TASK BRIEF: Scan the following data for lines with "font" and state how many there are, as a number only.

◇ ◇ ◇ ◇ ◇ ◇ ◇

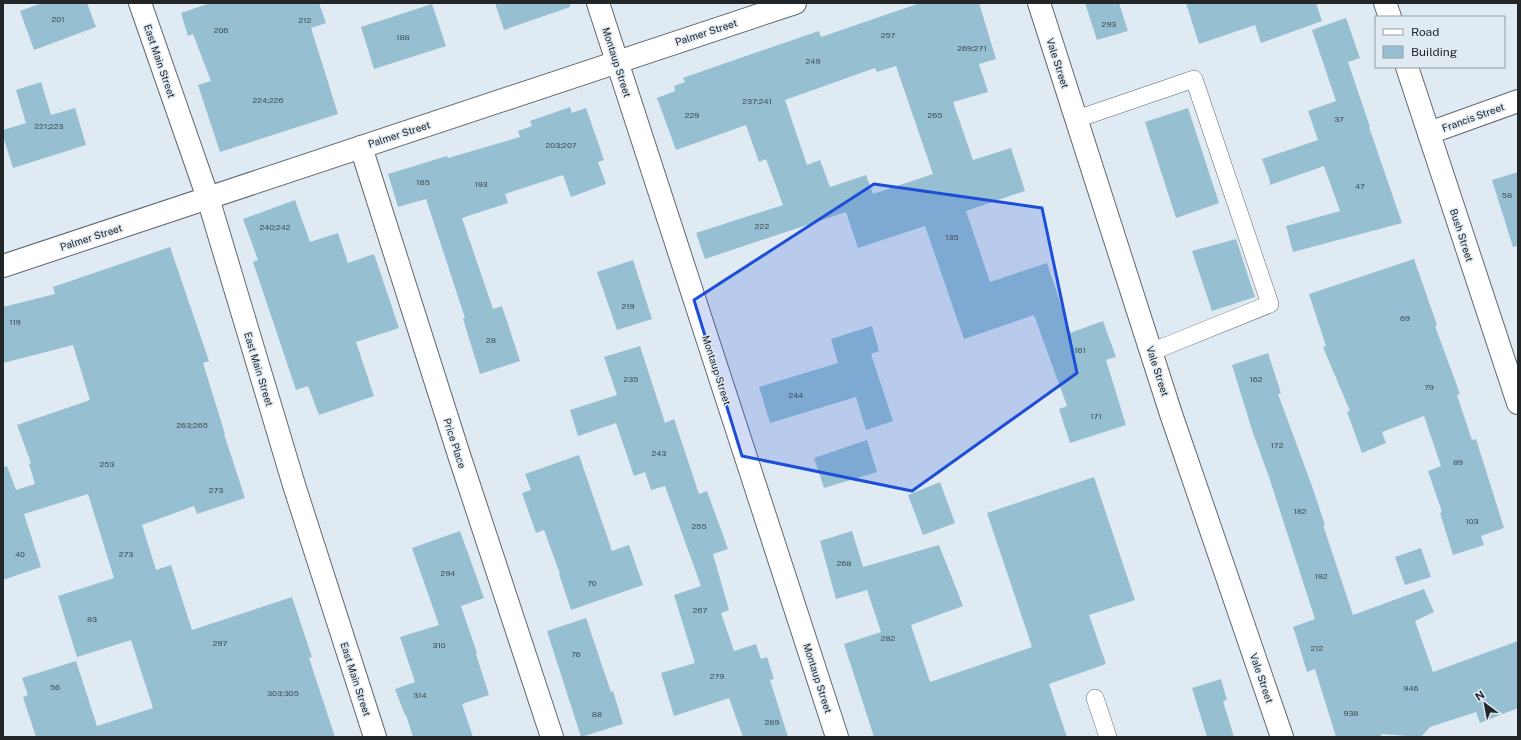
<svg xmlns="http://www.w3.org/2000/svg" width="1521" height="740" font-family="'Public Sans',sans-serif">
<style>
.building{fill:#96c0d1;fill-rule:evenodd}
.lines{fill:none;stroke-linecap:round;stroke-linejoin:round}
.service-casing{stroke:#616971;stroke-width:18}
.minor-casing{stroke:#616971;stroke-width:24}
.service{stroke:#fff;stroke-width:17}
.minor{stroke:#fff;stroke-width:22}
.marked{fill:#1d4ed8;fill-opacity:0.2;stroke:#1d4ed8;stroke-width:3;stroke-linejoin:round}
.labels{text-anchor:middle;stroke-width:3;stroke-linejoin:round;paint-order:stroke}
.number-label{font-size:8px;fill:#3f4c53}
.street-label{font-size:10px;fill:#222629;stroke:#e0eaf3}
</style>
<rect width="100%" height="100%" fill="#e0eaf3"/>
<!-- building -->
<g class="building">
<path d="M42 3H87L96 27 34 50 20 11Z"/>
<path d="M210 3H319L326 23 311 28 338 114 220 152 198 85 211 81 193 34 188 36 181 13Z"/>
<path d="M495 3H570V7L504 30Z"/>
<path d="M920 3H979L996 59 979 64 988 92 953 102 973 160 1011 148 1025 191 966 211 990 282 1047 263 1070 333 1103 321 1116 357 1106 360 1126 425 1070 443 1059 409 1067 406 1034 315 964 339 925 226 858 248 846 212 705 259 696 233 783 205 766 159 759 162 746 125 676 150 657 98 675 91 674 86 685 82 683 78 740 58 819 31 821 37ZM896 66 933 174 873 194 866 175 830 187 820 160 807 165 785 100 875 68 877 72Z"/>
<path d="M1085 3H1119L1128 31 1097 40Z"/>
<path d="M1186 3H1316L1322 21 1261 43 1255 25 1199 44Z"/>
<path d="M432 4 446 46 374 69 361 27Z"/>
<path d="M1346 18 1360 58 1348 62 1370 127H1369L1402 223 1293 252 1286 226 1340 211 1324 166 1270 185V181L1262 159 1318 140 1308 111 1336 101 1312 30Z"/>
<path d="M41 82 51 115 75 108 86 145 13 168 3 136V130L26 123 16 90Z"/>
<path d="M570 107 572 113 586 108 604 160 598 162 606 184 571 197 563 175 505 194 508 203 462 218 493 309 502 306 520 361 480 374 463 319 465 318 426 199 398 207 388 174 447 156 448 158 520 137 518 131 532 126 530 121Z"/>
<path d="M1188 108 1219 203 1176 218 1145 122Z"/>
<path d="M1518 172V246L1513 247 1492 180Z"/>
<path d="M295 200 310 242 338 233 348 263 374 254 399 328 356 342 374 396 319 415 308 386 296 390 253 262 258 260 243 219Z"/>
<path d="M1236 239 1255 297 1212 311 1192 251Z"/>
<path d="M170 247 209 361 203 363 225 434H224L245 498 197 514 194 506 142 525 156 570 171 565 192 630 292 597 312 657 309 658 335 737H36L23 697 28 695 22 678 76 661 97 726 153 708 131 640 77 657 58 596 114 578 88 494 24 514 41 567 3 580V467L7 466 16 490 35 484 29 464 31 463 17 425 90 400 73 345 3 363V307L55 294 53 287Z"/>
<path d="M1414 259 1437 325 1435 326 1460 394 1457 395 1472 440 1476 439 1504 528 1481 536 1484 545 1453 555 1440 513 1442 512 1428 471 1441 466 1424 416 1382 432 1386 443 1362 453 1347 412 1350 411 1323 347 1326 346 1309 294Z"/>
<path d="M633 260 652 319 617 330 597 272Z"/>
<path d="M872 326 879 351 871 354 893 421 866 430 856 397 770 423 759 387 838 363 831 339Z"/>
<path d="M640 346 665 423 674 419 699 494 707 491 728 549 713 554 729 610 721 613 734 651 756 644 761 659 767 657 774 679 770 680 788 737H743L729 698 674 716 661 673 695 663 674 595 701 586 665 486 651 490 645 472 634 476 616 423 578 436 570 410 617 395 604 357Z"/>
<path d="M1268 353 1281 393 1278 394 1312 486 1325 525H1323L1353 615 1424 589 1434 612 1415 621 1433 672 1518 641V708L1480 723 1476 712 1430 727 1421 737 1381 734 1382 737H1336L1315 669 1307 672 1297 639 1293 627 1315 619 1269 477 1253 433 1232 365Z"/>
<path d="M867 440 877 472 824 488 814 458Z"/>
<path d="M579 455 612 551 629 545 643 585 571 610 559 574H560L544 530 536 533 522 493 531 490 525 474Z"/>
<path d="M1094 477 1135 600 1089 615 1106 664 1049 684 1067 737H874L844 644 881 632 867 590 836 599 820 541 852 531 863 567 939 545 963 606 911 625 930 682 1032 647 987 513Z"/>
<path d="M940 482 955 523 923 535 908 495Z"/>
<path d="M460 531 484 598 461 606 477 653 476 654 489 695 462 704 473 737H413L406 715H405L395 689 415 682 400 637 439 625 412 548Z"/>
<path d="M1421 548 1431 577 1405 585 1395 557Z"/>
<path d="M586 618 611 692 613 691 623 724 581 737 547 631Z"/>
<path d="M1221 679 1227 700 1223 701 1234 737H1207L1192 688Z"/>
</g>
<g class="lines">
<defs>
<g id="service">
<path d="M1077 119 1194 79 1270 304 1151 352"/>
<path d="M1095 698 1108 737"/>
</g>
<g id="minor">
<path d="M140 3 208 198 294 485 375 737"/>
<path d="M598 3 837 737"/>
<path d="M1039 3 1171 414 1282 737"/>
<path d="M1385 3 1390 17"/>
<path d="M1407 67 1518 403"/>
<path d="M1429 133 1518 101"/>
<path d="M361 147 459 455 552 737"/>
<path d="M3 266 795 3"/>
</g>
</defs>
<!-- service casing -->
<use href="#service" class="service-casing"/>
<!-- minor casing -->
<use href="#minor" class="minor-casing"/>
<!-- service -->
<use href="#service" class="service"/>
<!-- minor -->
<use href="#minor" class="minor"/>
</g>
<!-- marked area -->
<path class="marked" d="M874 184 1042 208 1077 373 912 491 742 456 694 300Z"/>
<g class="labels">
<!-- number labels -->
<g class="number-label">
<text x="58" y="22">201</text>
<text x="305" y="23">212</text>
<text x="1109" y="27">293</text>
<text x="221" y="33">206</text>
<text x="888" y="38">257</text>
<text x="403" y="40">188</text>
<text x="972" y="51">269;271</text>
<text x="813" y="64">249</text>
<text x="268" y="103">224;226</text>
<text x="757" y="104">237;241</text>
<text x="692" y="118">229</text>
<text x="935" y="118">265</text>
<text x="1339" y="122">37</text>
<text x="49" y="129">221;223</text>
<text x="561" y="148">203;207</text>
<text x="423" y="185">185</text>
<text x="481" y="187">193</text>
<text x="1360" y="189">47</text>
<text x="1507" y="198">58</text>
<text x="762" y="229">222</text>
<text x="275" y="230">240;242</text>
<text x="952" y="240">135</text>
<text x="628" y="309">219</text>
<text x="1405" y="321">69</text>
<text x="15" y="325">119</text>
<text x="491" y="343">28</text>
<text x="1080" y="353">161</text>
<text x="631" y="382">235</text>
<text x="1256" y="382">162</text>
<text x="1429" y="390">79</text>
<text x="796" y="398">244</text>
<text x="1096" y="419">171</text>
<text x="192" y="428">263;265</text>
<text x="1277" y="448">172</text>
<text x="659" y="456">243</text>
<text x="1458" y="465">89</text>
<text x="107" y="467">253</text>
<text x="216" y="493">273</text>
<text x="1300" y="514">182</text>
<text x="1472" y="524">103</text>
<text x="699" y="529">255</text>
<text x="20" y="557">40</text>
<text x="126" y="557">273</text>
<text x="844" y="566">268</text>
<text x="448" y="576">294</text>
<text x="1321" y="579">192</text>
<text x="592" y="586">70</text>
<text x="700" y="613">267</text>
<text x="92" y="622">83</text>
<text x="888" y="641">282</text>
<text x="220" y="646">297</text>
<text x="439" y="648">310</text>
<text x="1317" y="651">212</text>
<text x="576" y="657">76</text>
<text x="717" y="679">279</text>
<text x="55" y="690">56</text>
<text x="1411" y="691">946</text>
<text x="283" y="696">303;305</text>
<text x="420" y="698">314</text>
<text x="1351" y="716">938</text>
<text x="597" y="717">88</text>
<text x="772" y="725">289</text>
</g>
<!-- street labels -->
<g class="street-label">
<text transform="translate(706 32) rotate(-18)" y="4">Palmer Street</text>
<text transform="translate(160 61) rotate(71)" y="4">East Main Street</text>
<text transform="translate(617 62) rotate(72)" y="4">Montaup Street</text>
<text transform="translate(1058 63) rotate(72)" y="4">Vale Street</text>
<text transform="translate(1473 117) rotate(-20)" y="4">Francis Street</text>
<text transform="translate(399 134) rotate(-18)" y="4">Palmer Street</text>
<text transform="translate(1462 235) rotate(72)" y="4">Bush Street</text>
<text transform="translate(91 237) rotate(-18)" y="4">Palmer Street</text>
<text transform="translate(259 369) rotate(73)" y="4">East Main Street</text>
<text transform="translate(717 370) rotate(72)" y="4">Montaup Street</text>
<text transform="translate(1158 371) rotate(72)" y="4">Vale Street</text>
<text transform="translate(455 443) rotate(72)" y="4">Price Place</text>
<text transform="translate(818 678) rotate(72)" y="4">Montaup Street</text>
<text transform="translate(1262 678) rotate(71)" y="4">Vale Street</text>
<text transform="translate(356 679) rotate(72)" y="4">East Main Street</text>
</g>
</g>
<!-- border -->
<rect width="1521" height="740" fill="none" stroke="#222629" stroke-width="8"/>
<!-- legend -->
<rect x="1375" y="16" width="130" height="52" fill="#e0eaf3" stroke="#949ca2"/>
<rect x="1383" y="29" width="20" height="6" fill="#ffffff" stroke="#949ca2"/>
<text x="1411" y="36" font-size="12" fill="#222629">Road</text>
<rect x="1383" y="46" width="20" height="12" fill="#96c0d1" stroke="#949ca2"/>
<text x="1411" y="56" font-size="12" fill="#222629">Building</text>
<!-- north arrow -->
<g transform="translate(1485 704) rotate(328)" stroke="#e0eaf3" stroke-width="3" paint-order="stroke">
<path d="M0-3L7 15L0 10L-7 15Z" fill="#222629"/>
<text y="-6" font-size="11" font-weight="bold" text-anchor="middle" fill="#222629">N</text>
</g>
</svg>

◇ ◇ ◇ ◇ ◇ ◇ ◇

SOLUTION TO THIS PROBLEM: 6